** Task objective **
Reproduce the listing below word for word, with no pictures.

** Data shown **
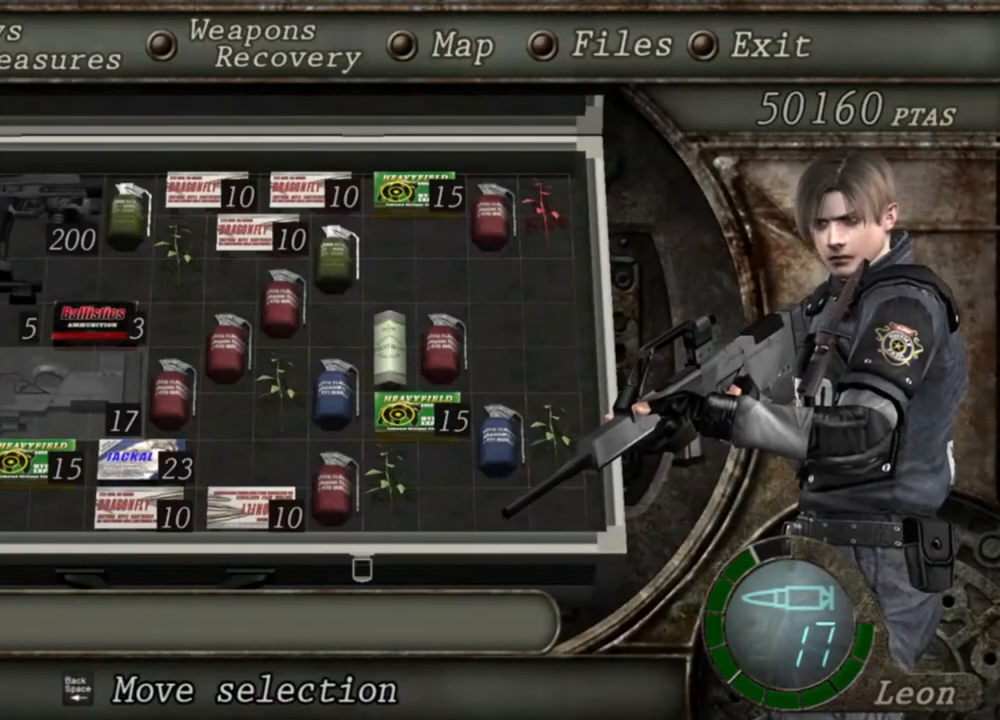
{"keys": [], "mouse": ["right"], "events": []}
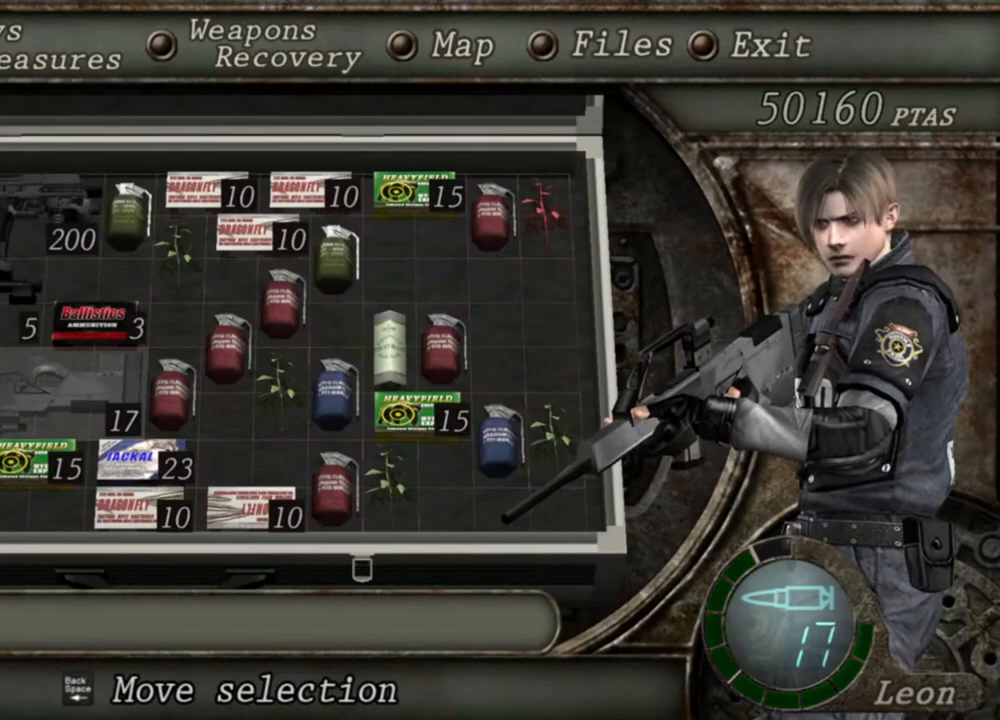
{"keys": [], "mouse": ["right"], "events": []}
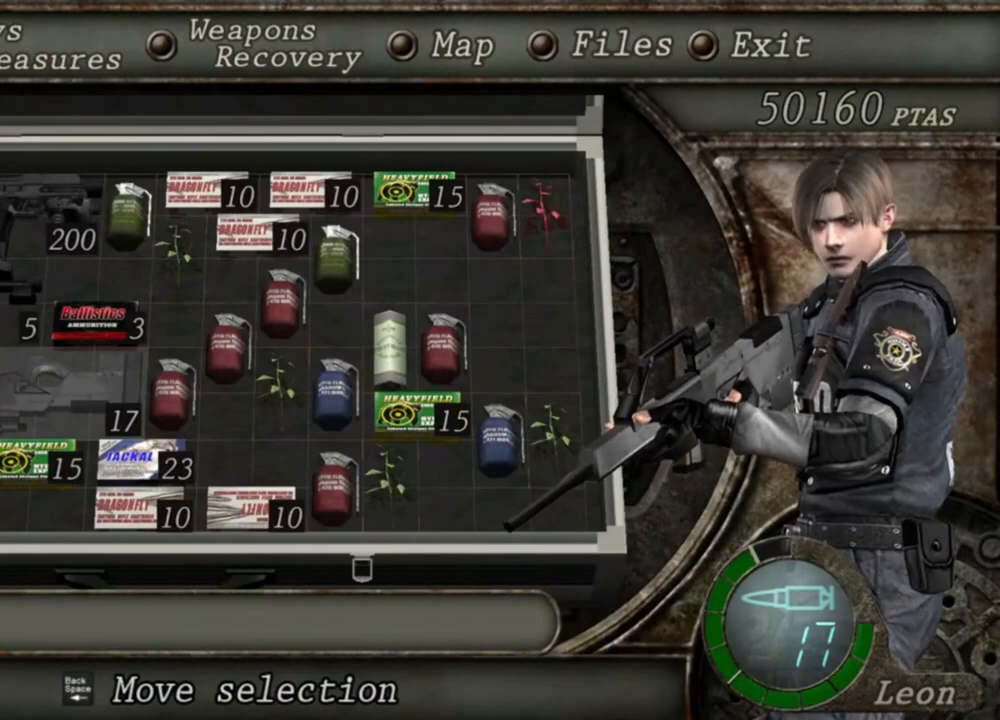
{"keys": [], "mouse": ["right"], "events": []}
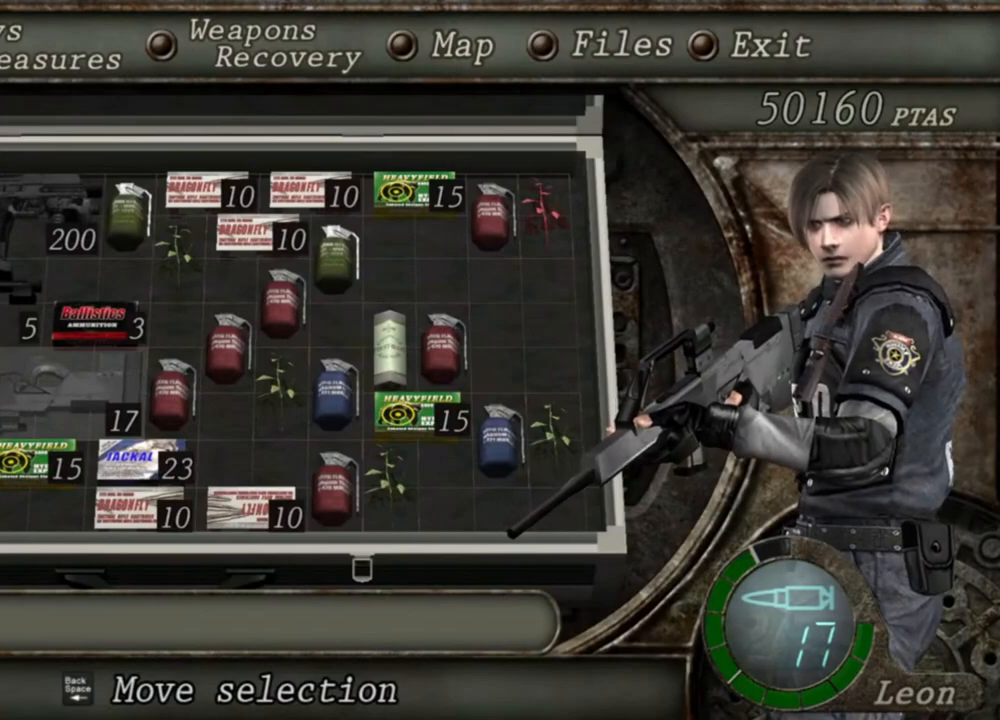
{"keys": [], "mouse": ["right"], "events": []}
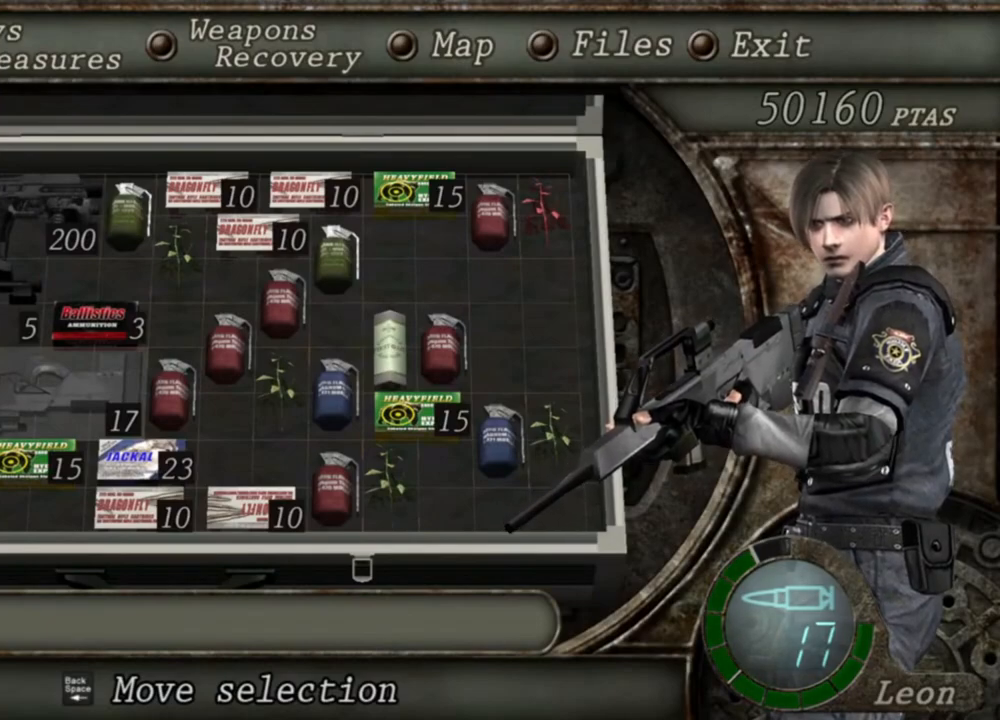
{"keys": [], "mouse": ["right"], "events": []}
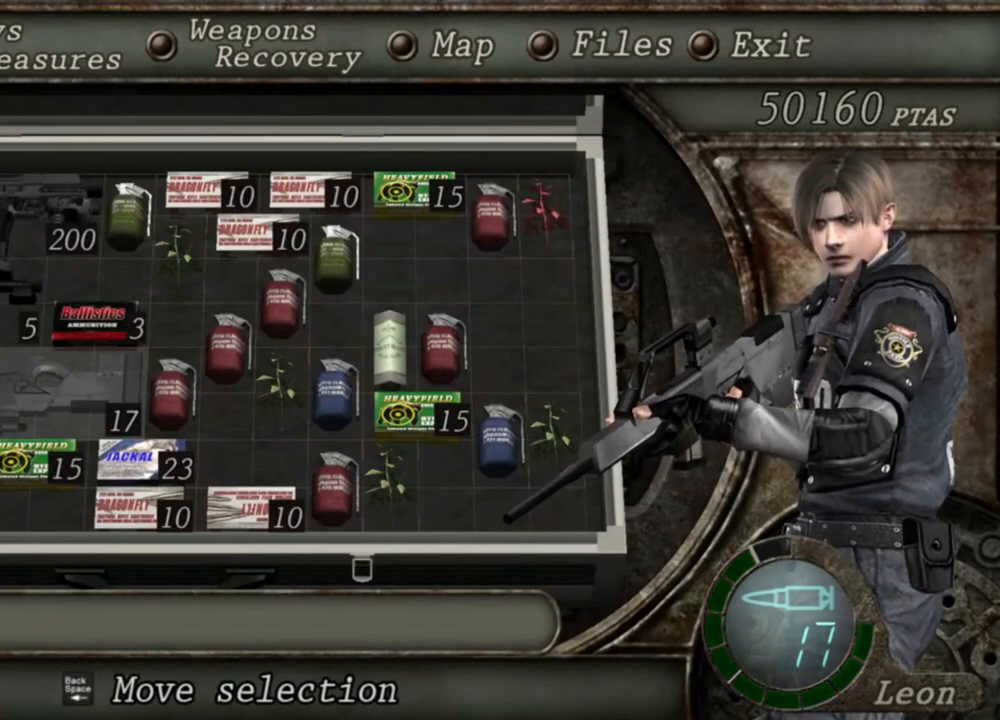
{"keys": [], "mouse": ["right"], "events": []}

** Solution to the problem **
{"keys": [], "mouse": ["right"], "events": []}
{"keys": [], "mouse": ["right"], "events": []}
{"keys": [], "mouse": ["right"], "events": []}
{"keys": [], "mouse": ["right"], "events": []}
{"keys": [], "mouse": ["right"], "events": []}
{"keys": [], "mouse": ["right"], "events": []}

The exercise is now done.